Touching an Iceberg

Posted by Roy Sinclair in Central South Island Travel Stories
Tuesday, 21 March 2006

Icebergs make one think of the Titanic sinking, or of those glistening beacons of nature typically found in polar regions. Floating giants – two thirds are underwater – they are as beautiful as they are treacherous. They are reminders that nature has tremendous powers.

Their fascination was brought home one recent summer when it was reported Antarctic icebergs, three-kilometres wide, had been moving northwards to New Zealand, about 700 km south of Bluff. The icebergs were said to be a potential danger to shipping.

Yet, even closer to home, one can see icebergs floating on the Tasman Glacier melt lake in the Mount Cook National Park. One can touch them and watch pieces of ice, 500 years old, crumble in one’s hands like the pieces of a magic jigsaw puzzle.

And one can watch slabs of ice and rock crash down from the glacier’s awesome, dripping, terminal face and splash into the lake. Soaring above the glacier are the ice peaks of Mount Cook and Mount Tasman.

Icebergs on the Tasman Glacier lake are miniature versions of those seen in polar regions. They are also stunningly impressive, and accessible in one of Glacier Explorers’ small sturdy double-skin MAC Boats.

Guides Kylie Wakelin and Brent Shears, run the Glacier Explorers lake tours to the terminal face of New Zealand's longest glacier. Tours operate for about seven months of the year, or whenever the lake is not frozen over.

They say the melt lake first appeared at the Tasman Glacier’s terminal face about 15 years ago. As is the case with most of the world’s glaciers, it is a result of the Tasman Glacier retreating faster than it is advancing.

The annual advance is about 50 metres while the melt rate is 80 metres. The lake at the foot of  the glacier is presently about 2.5 km square and getting bigger.

Only three of the world’s major glaciers are presently advancing. Two are on New Zealand’s South Island West Coast. The other is in Patagonia.

Tasman Glacier icebergs have their origins in the snow falling at the top of the glacier.
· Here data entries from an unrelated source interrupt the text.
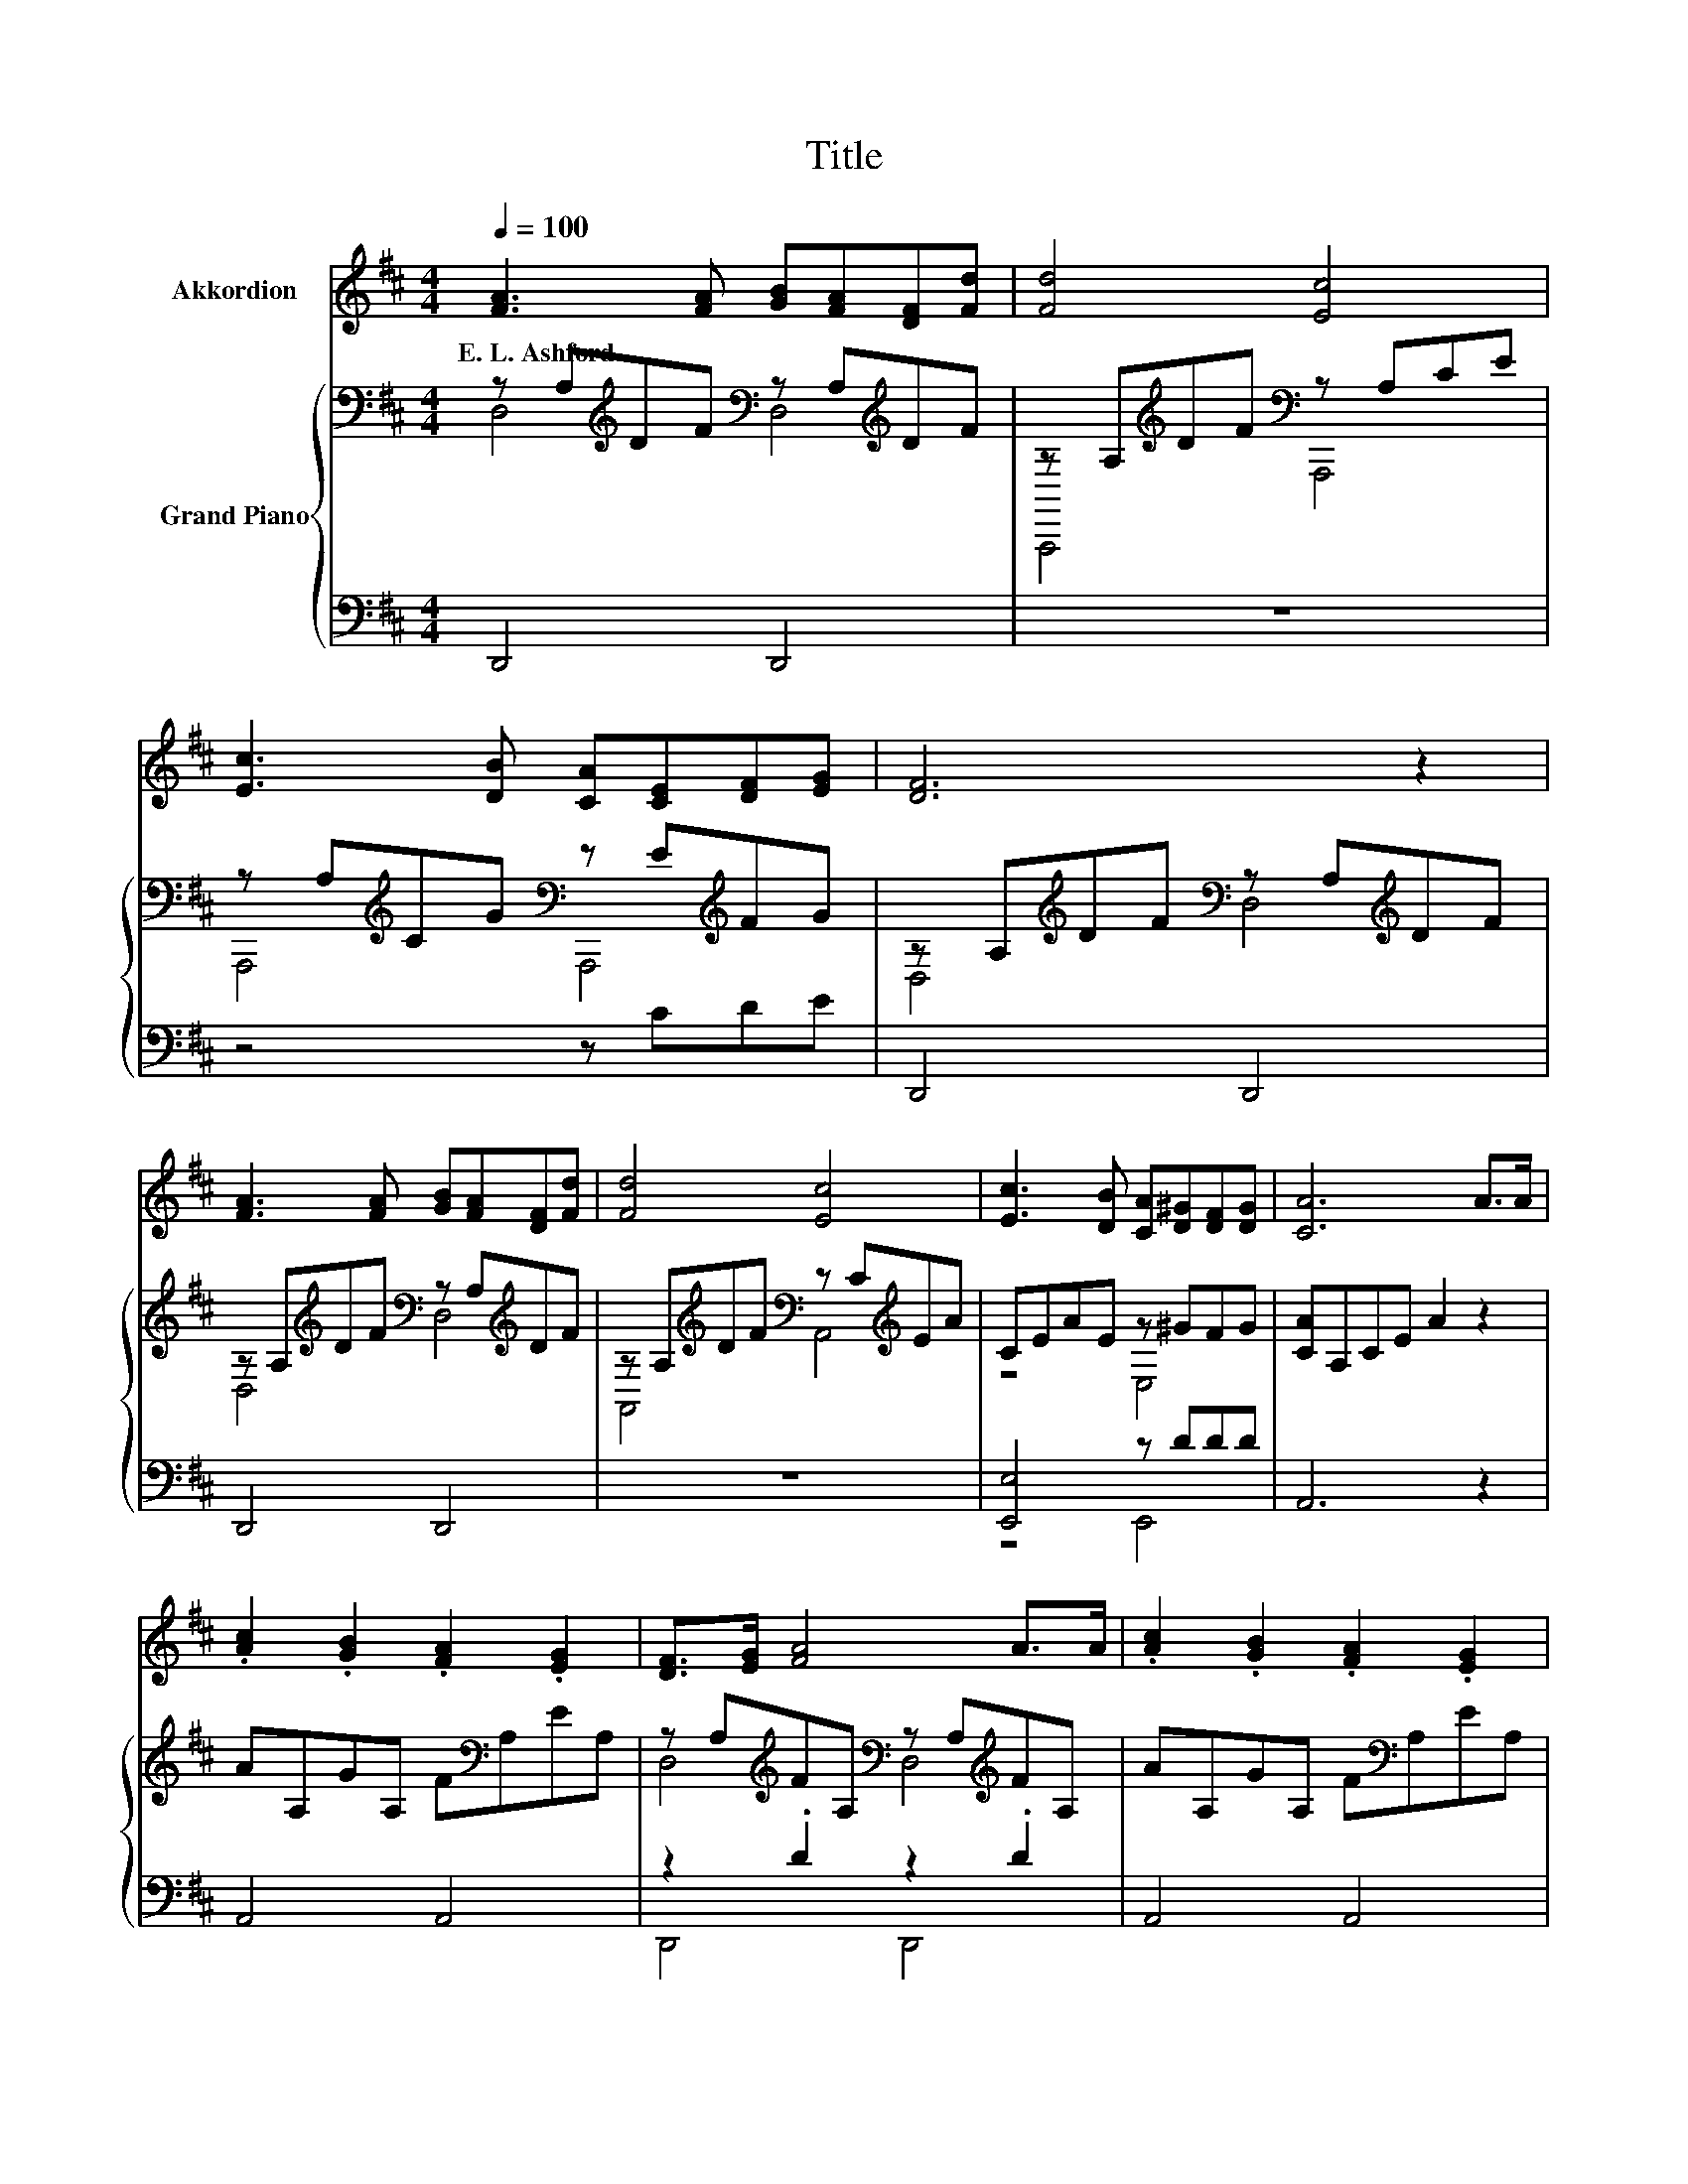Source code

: X:1
T:Title
%%score 1 { ( 2 3 ) | ( 4 5 ) }
L:1/8
Q:1/4=100
M:4/4
K:D
V:1 treble nm="Akkordion"
V:2 bass nm="Grand Piano"
V:3 bass 
V:4 bass 
V:5 bass 
V:1
 [FA]3 [FA] [GB][FA][DF][Fd] | [Fd]4 [Ec]4 | [Ec]3 [DB] [CA][CE][DF][EG] | [DF]6 z2 | %4
w: E.~L.~Ashford * * * * *||||
 [FA]3 [FA] [GB][FA][DF][Fd] | [Fd]4 [Ec]4 | [Ec]3 [DB] [CA][D^G][DF][DG] | [CA]6 A>A | %8
w: ||||
 .[Ac]2 .[GB]2 .[FA]2 .[EG]2 | [DF]>[EG] [FA]4 A>A | .[Ac]2 .[GB]2 .[FA]2 .[EG]2 | %11
w: |||
 [DF]6 [FA]>[FA] | [Fd]3 [Fd] [Ec][Fd][Ge][Fd] | [Ec]2 [DB]4 [DB][DB] | [Ec]2 [Fd][Ec] [Ec]3 [DB] | %15
w: ||||
[M:3/4] [CA]6 |[M:1/4] z2 |[M:4/4] z8 | z8 | z8 |[M:3/4] z6 |[M:1/4] z2 |[M:4/4] z8 | z8 | z8 | %25
w: ||||||||||
 z8 |] %26
w: |
V:2
 z A,[K:treble]DF[K:bass] z A,[K:treble]DF | z A,[K:treble]DF[K:bass] z A,CE | %2
 z A,[K:treble]CG[K:bass] z E[K:treble]FG | z A,[K:treble]DF[K:bass] z A,[K:treble]DF | %4
 z A,[K:treble]DF[K:bass] z A,[K:treble]DF | z A,[K:treble]DF[K:bass] z C[K:treble]EA | %6
 CEAE z ^GFG | [CA]A,CE A2 z2 | AA,GA, F[K:bass]A,EA, | %9
 z A,[K:treble]FA,[K:bass] z A,[K:treble]FA, | AA,GA, F[K:bass]A,EA, | z A,[K:treble]FA, F2 z2 | %12
 z A,[K:treble]DF[K:bass] z ^A,[K:treble]EF | z B,[K:treble]DF[K:bass] z D[K:treble]FB | %14
 z E[K:treble]Ac[K:bass] z D[K:treble]E^G |[M:3/4][K:bass] z A,[K:treble] CE A2 |[M:1/4] A>A | %17
[M:4/4] d6 z2 | A6 z2 | .G2 .F2 .E2 .D2 |[M:3/4] [CA]6 |[M:1/4] A>A |[M:4/4] d6 z2 | A6 z2 | %24
 Bcd-[Gd] d2 c-[Gc] | [Fd]6 z2 |] %26
V:3
 D,4[K:treble][K:bass] D,4[K:treble] | A,,,4[K:treble][K:bass] A,,,4 | %2
 A,,,4[K:treble][K:bass] A,,,4[K:treble] | D,4[K:treble][K:bass] D,4[K:treble] | %4
 D,4[K:treble][K:bass] D,4[K:treble] | A,,4[K:treble][K:bass] A,,4[K:treble] | z4 E,4 | x8 | %8
 x5[K:bass] x3 | D,4[K:treble][K:bass] D,4[K:treble] | x5[K:bass] x3 | D,6[K:treble] z2 | %12
 D,4[K:treble][K:bass] F,4[K:treble] | B,,,4[K:treble][K:bass] D,4[K:treble] | %14
 E,4[K:treble][K:bass] E,4[K:treble] |[M:3/4][K:bass] A,,,6[K:treble] |[M:1/4] x2 | %17
[M:4/4] z2 F>F F2 F>G | z2 F>F F2 A>A | x8 |[M:3/4] z2 A,>A, A,2 |[M:1/4] x2 | %22
[M:4/4] z2 F>F F2 F>G | z2 F>F F2 AA | z2 .A2 z2 .E2 | x8 |] %26
V:4
 D,,4 D,,4 | z8 | z4 z CDE | D,,4 D,,4 | D,,4 D,,4 | z8 | [E,,E,]4 z DDD | A,,6 z2 | A,,4 A,,4 | %9
 z2 .D2 z2 .D2 | A,,4 A,,4 | z2 .D2 D2 z2 | D,,4 F,,4 | z4 D,,4 | E,,4 E,,4 |[M:3/4] z6 | %16
[M:1/4] z2 |[M:4/4] z2 [D,A,]>[D,A,] [D,A,]2 z2 | z2 [D,D]>[D,D] [D,D]2 A,>A, | G,2 F,2 E,2 D,2 | %20
[M:3/4] E,2 z2 z2 |[M:1/4] z2 |[M:4/4] z2 [D,A,]>[D,A,] [D,A,]2 z2 | %23
 z2 [D,D]>[D,D] [D,D]2 [F,D][F,D] | [G,DG]2 [F,D][G,B,] [A,F]2[K:bass] [A,,A,]2 | [D,A,]6 z2 |] %26
V:5
 x8 | x8 | x8 | x8 | x8 | x8 | z4 E,,4 | x8 | x8 | D,,4 D,,4 | x8 | D,,6 z2 | x8 | x8 | x8 | %15
[M:3/4] x6 |[M:1/4] x2 |[M:4/4] x8 | x8 | x8 |[M:3/4] A,,6 |[M:1/4] x2 |[M:4/4] x8 | x8 | %24
 x6[K:bass] x2 | x8 |] %26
Over 400 years will pass as each snowfall, compressed into ice, travels 29 kilometres down the glacier. Reaching the terminal face, the ice will break away to become a new iceberg on the melt lake.     

Ice melt lake tours start at Mount Cook village. A 15 minute mini bus ride is followed by a 20 minute walk over old glacier moraine. I recall my first visit to the Tasman Glacier melt lake when Kylie announced, "Welcome to the moon."

We were suddenly looking down on the milky-grey lake. The lake and its surrounds were exactly how I imagined the moon to be – barren, shattered, and desolate. It was both chillingly frightening and exciting. We were walking on and about to boat cruise in an environment that is too barren, and too cold, to support any life.

Kylie enjoys the young Japanese who have come to New Zealand especially to see wild and beautiful places. Only occasionally do foreign visitors present problems.

"One day a woman, from Bangkok, was obviously very frightened. I tried to find out what the problem was. I suspected she was frightened of snakes or wild bears, so I explained we had none of those in New Zealand.

"She then astounded me when she said she was absolutely terrified of the huge open space. It was the first time in her life she had walked anywhere beyond a big enclosed city!''

Corporate people have been known to bring a bottle of something on a lake tour, and have broken the ice into their glasses. Kylie says she has looked on with curious interest, but she has never been offered a drink!

But, always, it is the environment that creates the most memorable impressions. The absolute silence in one of nature’s huge open spaces is immense.

Kylie says her geography teacher had once led her to believe that natural landscapes changed markedly only over thousands of years.

"I have seen big changes in just a handful of years living within the Mount Cook National Park.," she says. "Not so many years ago we could not have started our venture. There was, simply, no lake at the Tasman Glacier terminal."